Oaxaca Protests Hit Mexico Capital, Violence Feared
email this pageprint this pageemail usGreg Brosnan - Reuters


A protester from Oaxaca marches into Mexico City from a suburb of the capital, October 9, 2006. (Jennifer Szymaszek/Reuters)
Thousands of protesters trying to bring down a state governor marched from Mexico's conflict-torn tourist city of Oaxaca into the capital on Monday as the interior minister tried to stave off violent clashes.

Leftist activists and striking teachers have barricaded the colonial center of Oaxaca for months, hoping to force the resignation of Ulises Ruiz, who they accuse of corruption, heavy-handed tactics and ignoring poverty.

After walking for days, thousands marched through Mexico City's tattered outskirts waving banners and shouting slogans to bolster their leaders' position in deadlocked talks with President Vicente Fox's government.

Oaxaca is 280 miles 450 km from Mexico City.

Fox has vowed to resolve the conflict before handing power to his ruling party successor Felipe Calderon on December 1.

Fox's conservative government says it will restore order to the city of famed monasteries and leafy squares but is trying to negotiate a peaceful solution.

The Popular Assembly of the People of Oaxaca, the left-wing alliance behind the protests, says only Ruiz's resignation will end its protests.

"We want Oaxaca to be peaceful again, but Oaxaca cannot be peaceful until Ulises Ruiz leaves power," said Fernando Estrada, a leader of the group at the front of the march.

Protesters carried effigies of Ruiz and one group held a black coffin spattered with red paint and the words: "The bad government is dead."

Oaxaca was quiet as protesters awaited news of negotiations between protest leaders and Interior Minister Carlos Abascal. They had lifted some barricades over the weekend as a sign of good will in the negotiations.

AMBUSHES

Ambushes and paramilitary-style drive-by shootings, which protesters say were ordered by Ruiz, have killed at least five activists since the conflict began.

A prominent teacher who had opposed the strike was murdered last week, his throat cut in an attack for which both sides denied responsibility.

The protests, which started four months ago, have strewn Oaxaca's streets with burned out cars and graffiti, scaring away tourists who provide the city's main income.

Ruiz belongs to a traditional wing of the Institutional Revolutionary Party, or PRI, which ruled the country for 71 years until Fox's 2000 victory and still wields almost feudal power in some of rural Mexico's poorest outposts.

Fox is anxious to avoid violence. But his party needs the PRI's support to counterbalance the leftist coalition that gained power in Congress in the July 2 presidential election despite the narrow defeat of its candidate, Andres Manuel Lopez Obrador.

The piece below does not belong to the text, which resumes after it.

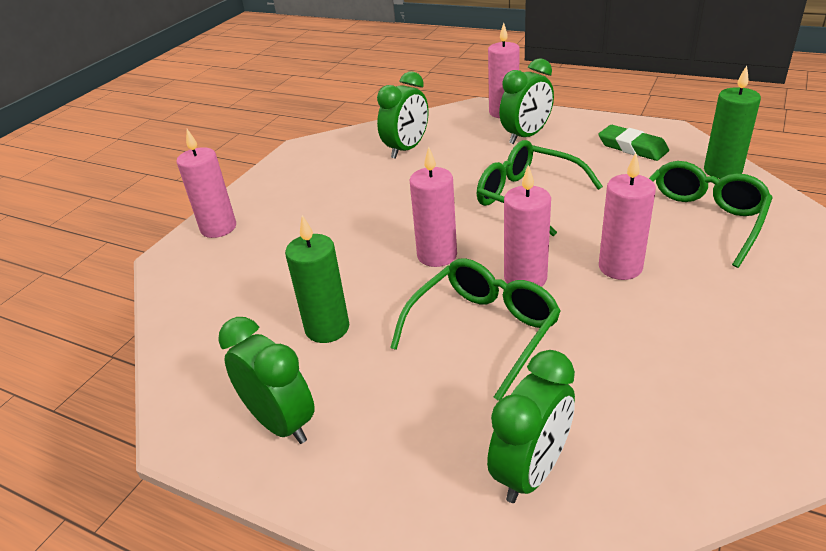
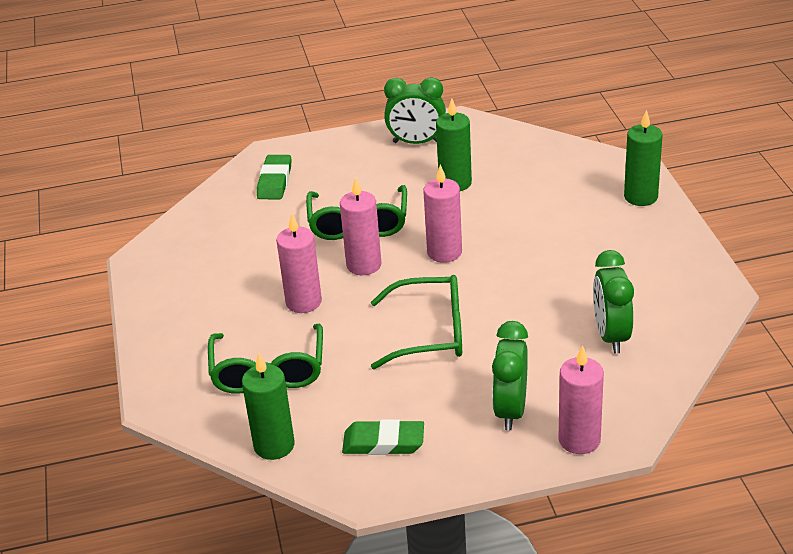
camera: 140 degrees right, 0 degrees up
(218, 228) = (640, 197): pink candle -> green candle
(531, 471) = (274, 181): green clock -> green eraser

PRI leaders have made clear they are opposed to Ruiz being forced from office.

Protesters from Oaxaca in straw hats and colorful indigenous blouses were joined by sympathizers from the edge of the city, where many Oaxacans have settled in recent years.

Mexico City is just recovering from mass protests by Lopez Obrador's supporters, who claimed he was defeated through fraud.